Начало осени - страница 49

стр.

С черного хода появлялся хозяин, утирая рот; от него тоже пахло хлебным, но ядовитее. Мерин пятился, возчик грубо кричал: «Тр-р!» — тяжело прыгал на край телеги, шевелил вожжи: «Н-но! Поехали!»

«Сестры» вели из-за этого мужика затяжную позиционную войну, в которой бывали и принародные схватки, с драньем волос и наставлением синяков, и принародные же перемирия, с пьяными поцелуями, когда возчик уходил к третьей. Чем дело кончилось, как звали мерина, а как — возчика, кто теперь упомнит…

Деревянные, покляпившиеся и облезлые «точки» сносили, на их месте вырастали новые — стекло и бетон — магазины, но клички держались мертво. Наверное, витает над такими местами некий тлетворный, приторный дух, какой бывает, если о мраморный пол грохнется выскользнувшая из трясущихся рук бутылка вермута по рубль двадцать две…

И на этот дух тянутся, как зимние волки на далекий запах жилья, и многолетние завсегдатаи этих мест, и молодая, если так можно выразиться о матерых мужиках, смена. За грудой порожних ящиков, коробок, бочек и прочей возвратной тары переходит из рук в руки граненый стакан, а из уст в уста передаются предания о скользких, как налим, директорах, о красавицах продавщицах, лихих возчиках, выпивавших пива больше, чем могли выпить воды их мерины, и о том море разливанном, в котором столько богатырей потонуло…
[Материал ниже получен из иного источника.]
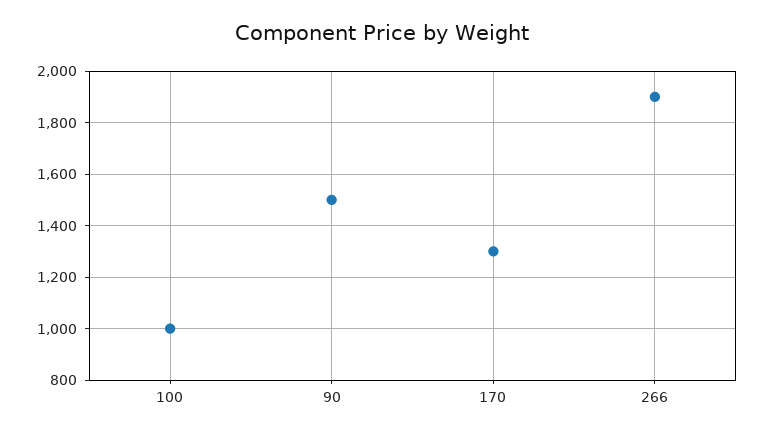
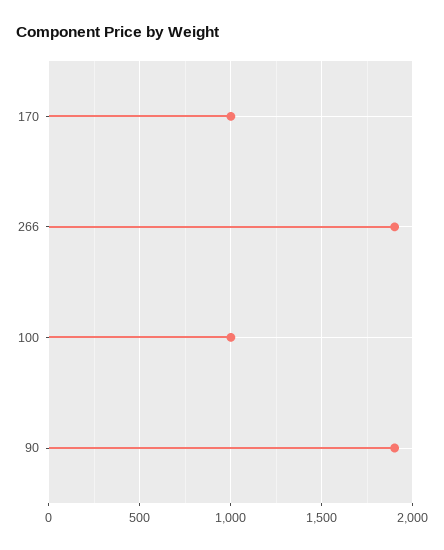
  {
    "100": 1000,
-   "90": 1500,
+   "90": 1900,
-   "170": 1300,
+   "170": 1000,
    "266": 1900
  }

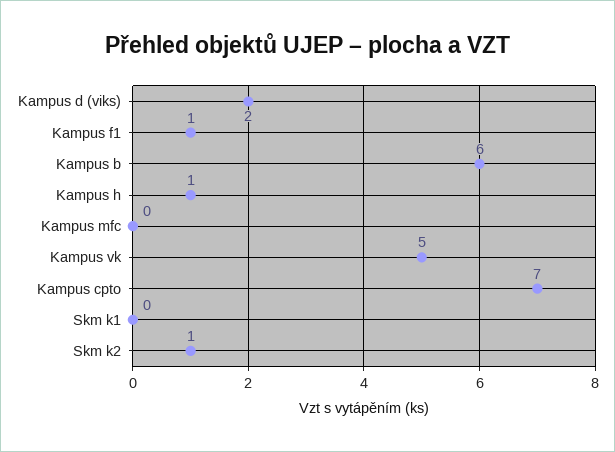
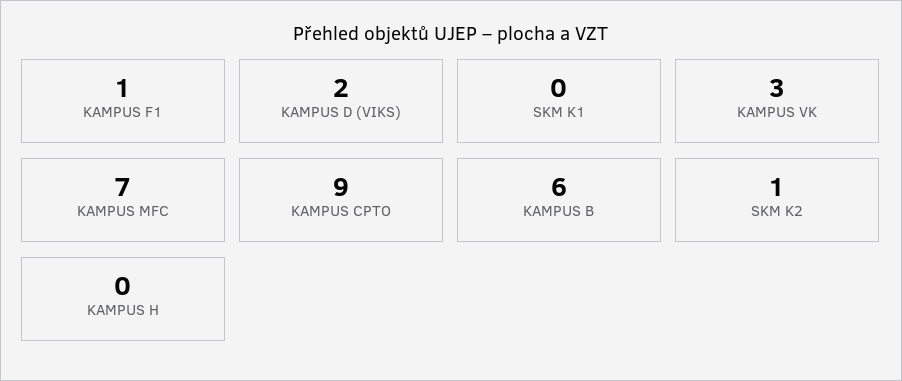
  {
    "Kampus d (viks)": 2,
    "Kampus f1": 1,
    "Kampus b": 6,
-   "Kampus h": 1,
+   "Kampus h": 0,
-   "Kampus mfc": 0,
+   "Kampus mfc": 7,
-   "Kampus vk": 5,
+   "Kampus vk": 3,
-   "Kampus cpto": 7,
+   "Kampus cpto": 9,
    "Skm k1": 0,
    "Skm k2": 1
  }

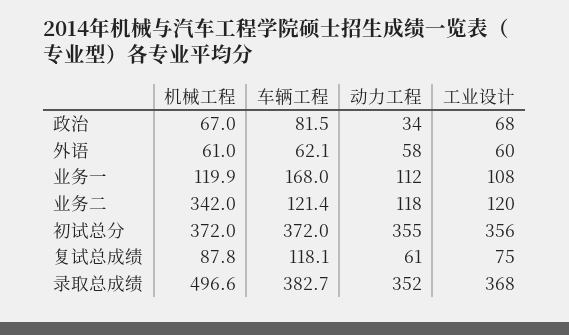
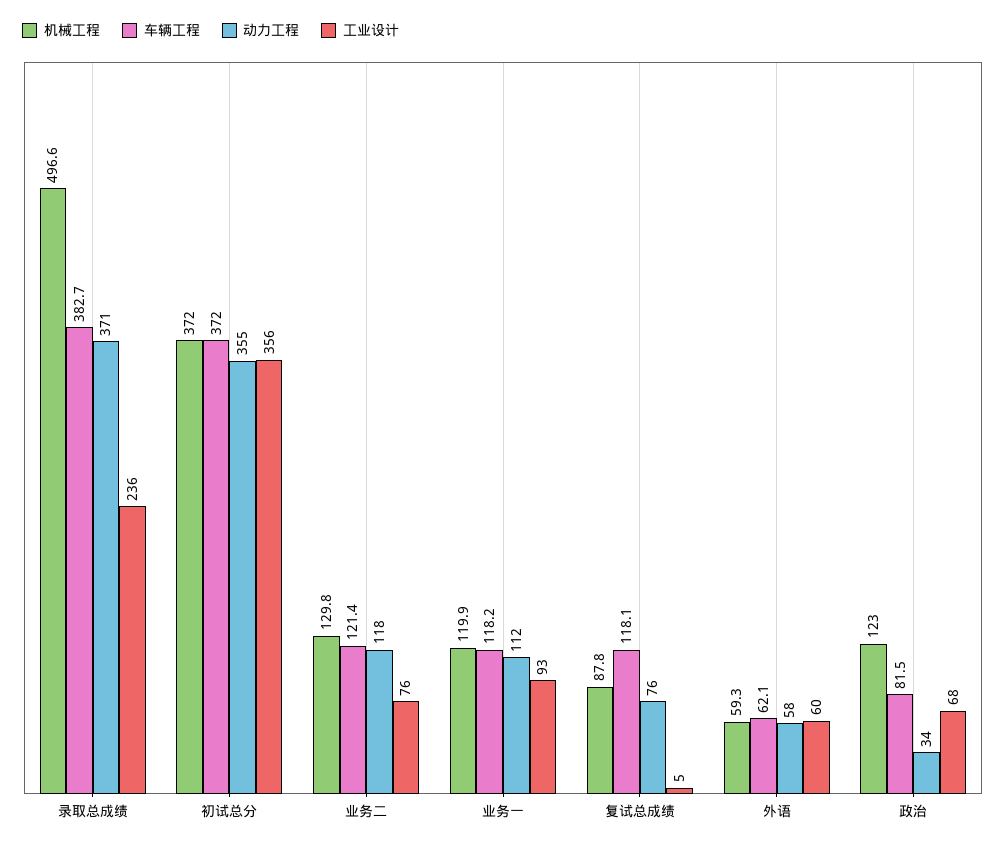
  {
    "机械工程": {
-     "政治": 67,
+     "政治": 123,
-     "外语": 61,
+     "外语": 59.3,
      "业务一": 119.9,
-     "业务二": 342,
+     "业务二": 129.8,
      "初试总分": 372,
      "复试总成绩": 87.8,
      "录取总成绩": 496.6
    },
    "车辆工程": {
      "政治": 81.5,
      "外语": 62.1,
-     "业务一": 168,
+     "业务一": 118.2,
      "业务二": 121.4,
      "初试总分": 372,
      "复试总成绩": 118.1,
      "录取总成绩": 382.7
    },
    "动力工程": {
      "政治": 34,
      "外语": 58,
      "业务一": 112,
      "业务二": 118,
      "初试总分": 355,
-     "复试总成绩": 61,
+     "复试总成绩": 76,
-     "录取总成绩": 352
+     "录取总成绩": 371
    },
    "工业设计": {
      "政治": 68,
      "外语": 60,
-     "业务一": 108,
+     "业务一": 93,
-     "业务二": 120,
+     "业务二": 76,
      "初试总分": 356,
-     "复试总成绩": 75,
+     "复试总成绩": 5,
-     "录取总成绩": 368
+     "录取总成绩": 236
    }
  }

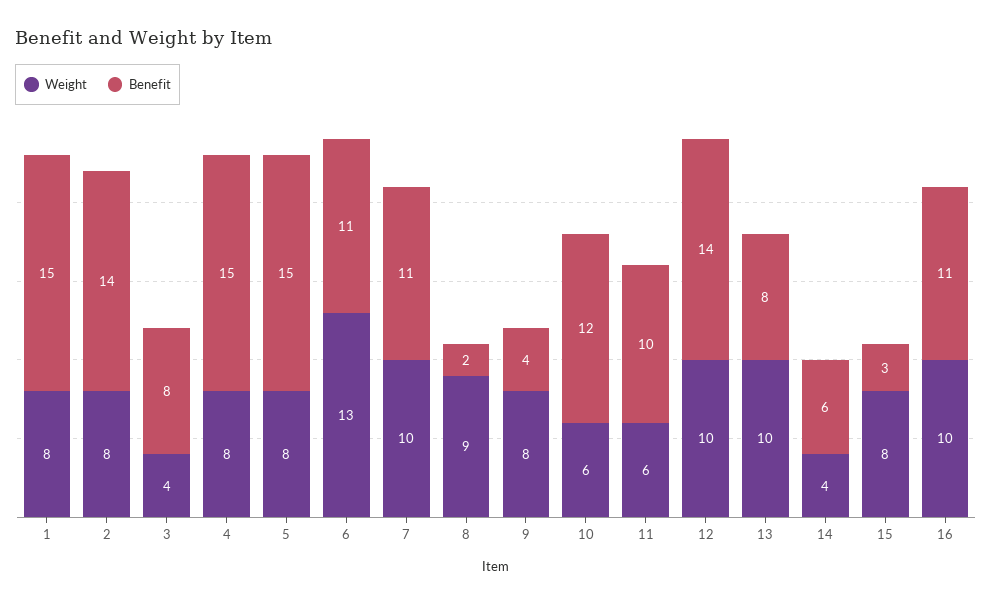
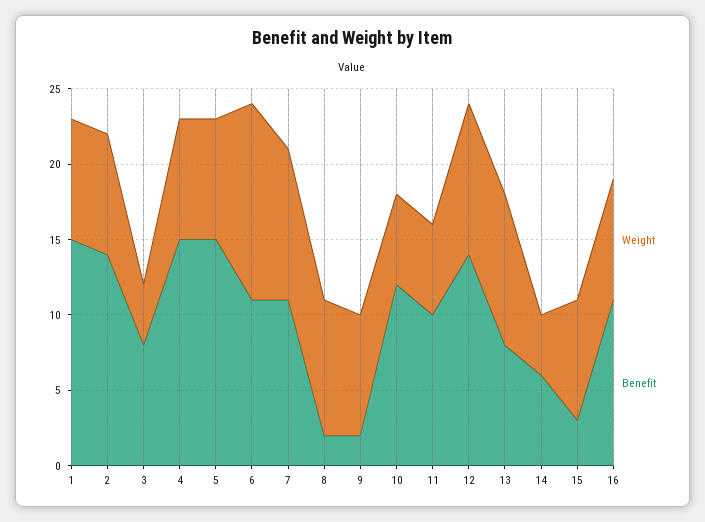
  {
    "Weight": {
      "1": 8,
      "2": 8,
      "3": 4,
      "4": 8,
      "5": 8,
      "6": 13,
      "7": 10,
      "8": 9,
      "9": 8,
      "10": 6,
      "11": 6,
      "12": 10,
      "13": 10,
      "14": 4,
      "15": 8,
-     "16": 10
+     "16": 8
    },
    "Benefit": {
      "1": 15,
      "2": 14,
      "3": 8,
      "4": 15,
      "5": 15,
      "6": 11,
      "7": 11,
      "8": 2,
-     "9": 4,
+     "9": 2,
      "10": 12,
      "11": 10,
      "12": 14,
      "13": 8,
      "14": 6,
      "15": 3,
      "16": 11
    }
  }

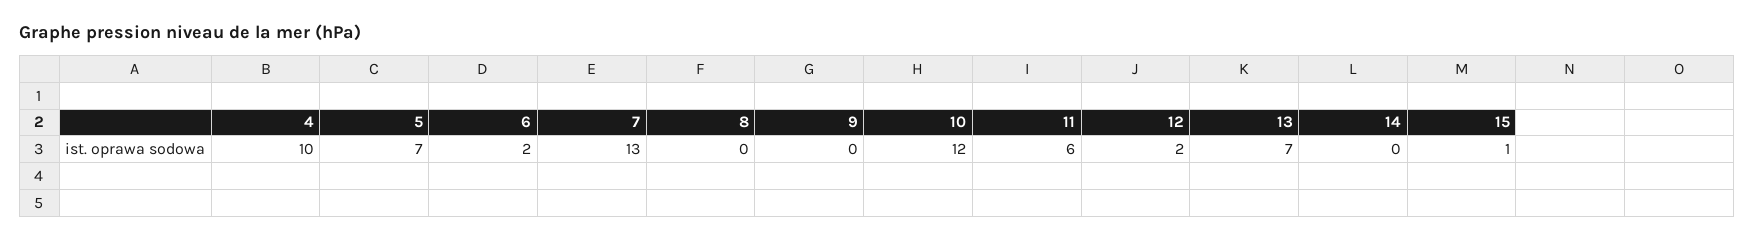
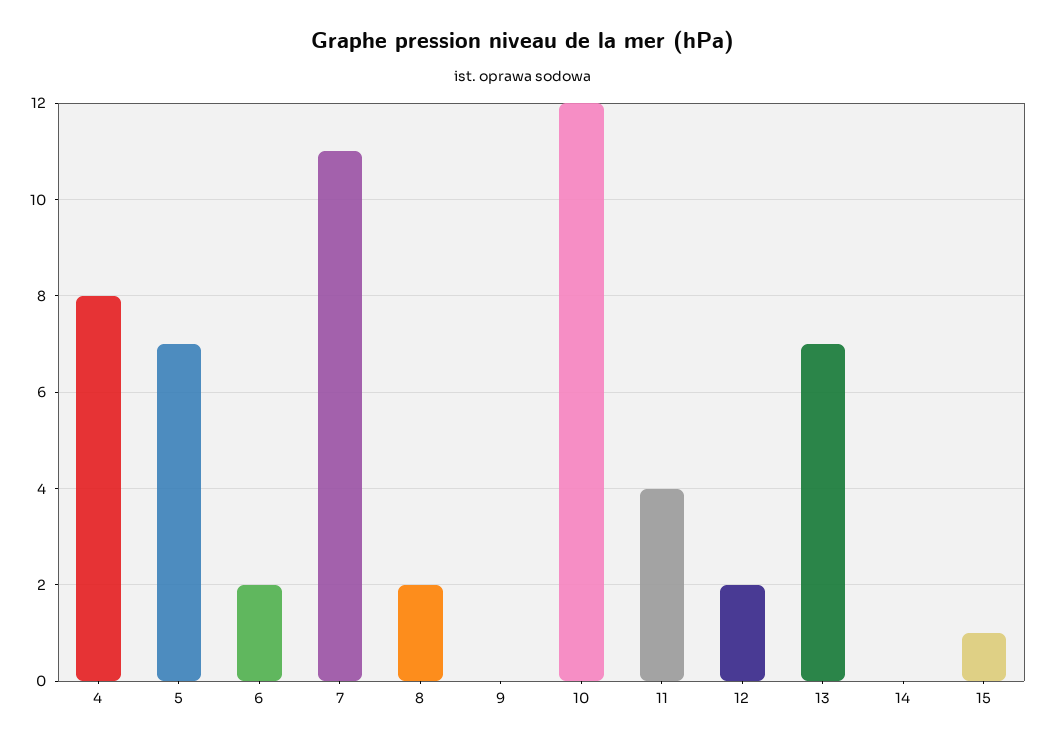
  {
-   "4": 10,
+   "4": 8,
    "5": 7,
    "6": 2,
-   "7": 13,
+   "7": 11,
-   "8": 0,
+   "8": 2,
    "9": 0,
    "10": 12,
-   "11": 6,
+   "11": 4,
    "12": 2,
    "13": 7,
    "14": 0,
    "15": 1
  }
Чтобы попасть в винный отдел «Тринадцатого», нужно спуститься на четыре ступени под землю. Маленькое оконце не освещает полуподвала, тут горят пыльные лампы дневного света. Во всю стену за прилавком мерцает зеркальная витрина с полками в три яруса. Чего там только нет!

И коньяки — грузинские, армянские, дагестанские, молдавские — целые созвездия, и водки — русская и столичная, особая и старка, пшеничная и петровская. Сухие вина отечественного производства с капроновыми пробками и содранными о деревянные ящики этикетками, и импортные, поступающие в картонных коробках, с горлышками, обернутыми золотой и серебряной фольгой, сплошь в ярких наклейках. Марочные вина с названиями, звучащими как заклинания халдейских мудрецов: Аштарак, Айгешат, Ошакан, Геташен…

Сладкие наливки, густые ликеры, липкие настойки, монументальные, аристократического вида, бутылки шампанских вин. А вот и она, бормотуха! Черный как деготь портвейн «Арарат»; красный, с осадком, какой бывает на дне банок из-под охры, вермут; фиолетовое, вроде бы чернилами заправленное, и кислое на вкус «Прибрежное»; светло-желтое — кошачья моча — «Яблочное крепкое», с зеленой, как змий, наклейкой.

Вся эта благодать, умноженная зеркалами витрины, кажется бесконечной. Если иной алкаш и представляет себе близкий рай, то, наверное, таким вот винным отделом. Ну все есть!

Однако так кажется лишь неискушенному взгляду. Наметанный же глаз постоянного клиента сразу заметит отсутствие двух скромных этикеток: «Стрелецкой» — горькой настойки, и «Белого крепкого» — светлого дешевого вина относительно сносного качества. Но на то он и постоянный клиент, чтобы знать — не все, что есть, выставляется на витрину. Широк и массивен прилавок винного магазина…


Утренний поток покупателей схлынул. Григорий сунул в рот сигарету, выдвинул из-под прилавка ящик, куда он беспорядочно бросает деньги во время наплыва клиентов, и стал разбирать их, купюра к купюре.

— Гриша, дай пару…

«Две водки на прилавке, он дал десятку и рубль… Сорок копеек сдачи». Гриша считает быстро, в уме. На счетах проканителишься — очередь за угол завернет.

— «Стрелецкая» есть?

«Что за рожа? Не знаю такого…» — мигом соображает продавец и коротко отвечает:

— Нет!

Вообще-то в отделе курить не полагается, но и отойти нельзя: тут и деньги, и бутылки. Мало ли кому что в голову с похмелья взбредет, запросто утащат…

— Красненькое есть?

— А это какое, зелененькое?

— Мне бы посветлей…

— Нету посветлей.

Деньги разложены: десятки с десятками, пятерки с пятерками, трешницы с трешницами.

— Здорово, Гриша…

Это свой, тянет руку через прилавок:

— Дай мою…

На полу, под ногами, ящик «Стрелецкой». Быстро, раз-раз, и бутылка у мужика за пазухой, а у Гришки восемьдесят копеек навару. Стоит «Стрелецкая» три двадцать, гонит же он ее по четыре рубля. Восемьдесят копеек… но не в кармане. Половину — сорок копеек — директору.